Launch a Website or Portfolio
Designers and writers probably already have a portfolio, but job seekers with business and marketing backgrounds should also set up shop online. Use free website-building software or invest in a designer. Register a domain that reflects your name (“JohnDoe.com”) or area of specialty. Make sure to include:
- A picture of yourself
- A brief bio
- Your educational background
- A section for your resume or CV
Build another section with links to projects or companies you’ve worked with and a brief explanation of what you did. For example, if you worked on social media for a major retailer, include their information and a link to their Facebook or Twitter pages. Include an image of their logo to make your site look more visually appealing and enable hiring managers to zero in on who you’ve worked with.

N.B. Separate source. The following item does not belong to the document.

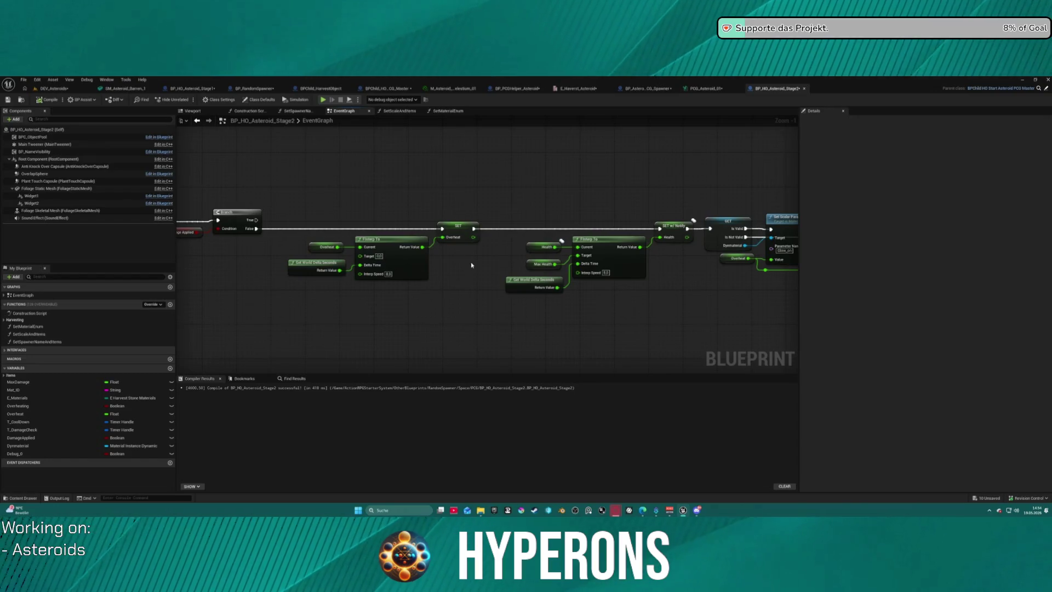
# Step: Review the Set Scalar Parameter, Branch and timer-clearing nodes, then save all with Ctrl+Shift+S
pyautogui.moveTo(662, 294); pyautogui.dragTo(429, 320)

Get Your Interview Outfit Together
Know your industry before you go shopping. If you’re looking for creative work at an ad agency, don’t arrive in a stuffy three-piece suit. At the same time, going too casual can cost you the job. According to a survey conducted by the staffing company Adecco, 75 percent of hiring managers said the biggest mistake millennials make is wearing inappropriate attire to an interview. Flip-flops, shorts and golf shirts are unlikely to make a good impression, unless you’re interviewing at a golf course. Stick to a wardrobe that looks professional.

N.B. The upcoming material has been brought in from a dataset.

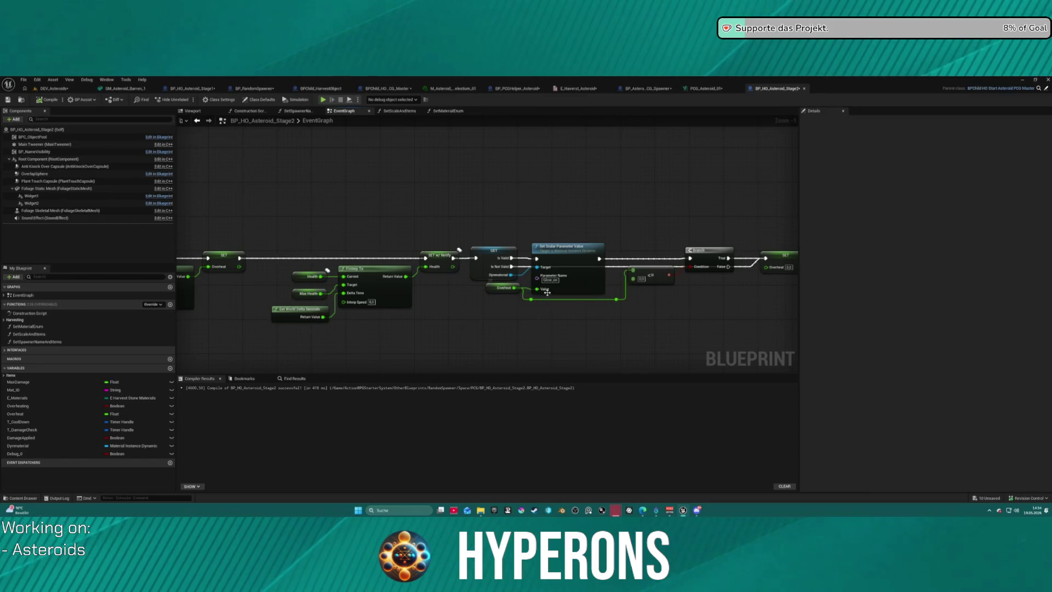
pyautogui.moveTo(643, 295); pyautogui.dragTo(543, 275)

Attend Conferences and Networking Events
While your competition is waiting around to get a call from a recruiter they met at a hiring event, find conferences targeted to your industry. If you have an editorial background, attend events that explore the future of publishing, social media or ebooks. The real goal is to rub elbows with senior professionals and hiring managers who aren’t being flooded with a slew of hopeful candidates. Instead, they’re looking to meet new and interesting professionals with a unique perspective on the conference.

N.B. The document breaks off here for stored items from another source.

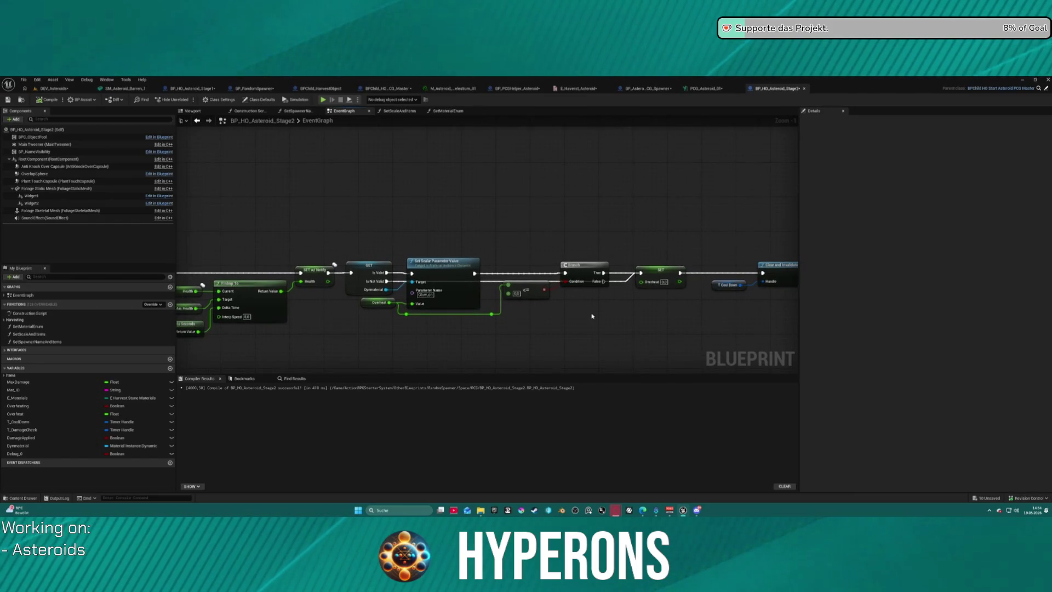
pyautogui.moveTo(625, 307)
pyautogui.mouseDown()
pyautogui.moveTo(189, 289)
pyautogui.moveTo(181, 277)
pyautogui.moveTo(497, 296)
pyautogui.mouseUp()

Attending conferences can get pricey, but look at it as an investment in your overall job search. Spending a few hundred dollars on a networking event that’s sure to put you in the room with the right people could save you months of job searching. Earn extra income by taking on freelance projects and look for other ways to fund your job search. If you receive regular payments from a structured settlement or annuity, you may be able to sell your future payments to a company like J.G. Wentworth for a lump sum of cash now.
Organize a Mock Interview
You have to nail the interview. Contact your local library, community center or university and inquire about mock interview sessions and job-hunting help. A seasoned HR professional or recruiter can guide you through the standard interview questions and help you think fast on your feet. They can tell you if you’re coming off negative, stiff or unsure in your abilities. Record yourself with a video camera to see how you act under pressure and keep refining your technique until you are polished and professional.
Invest in a Quality Web Cam
Today’s job seeker needs a quality webcam and solid Internet connection to tackle long-distance interviews. Skype a friend to check the visual and audio quality before your interview, so you can troubleshoot in advance.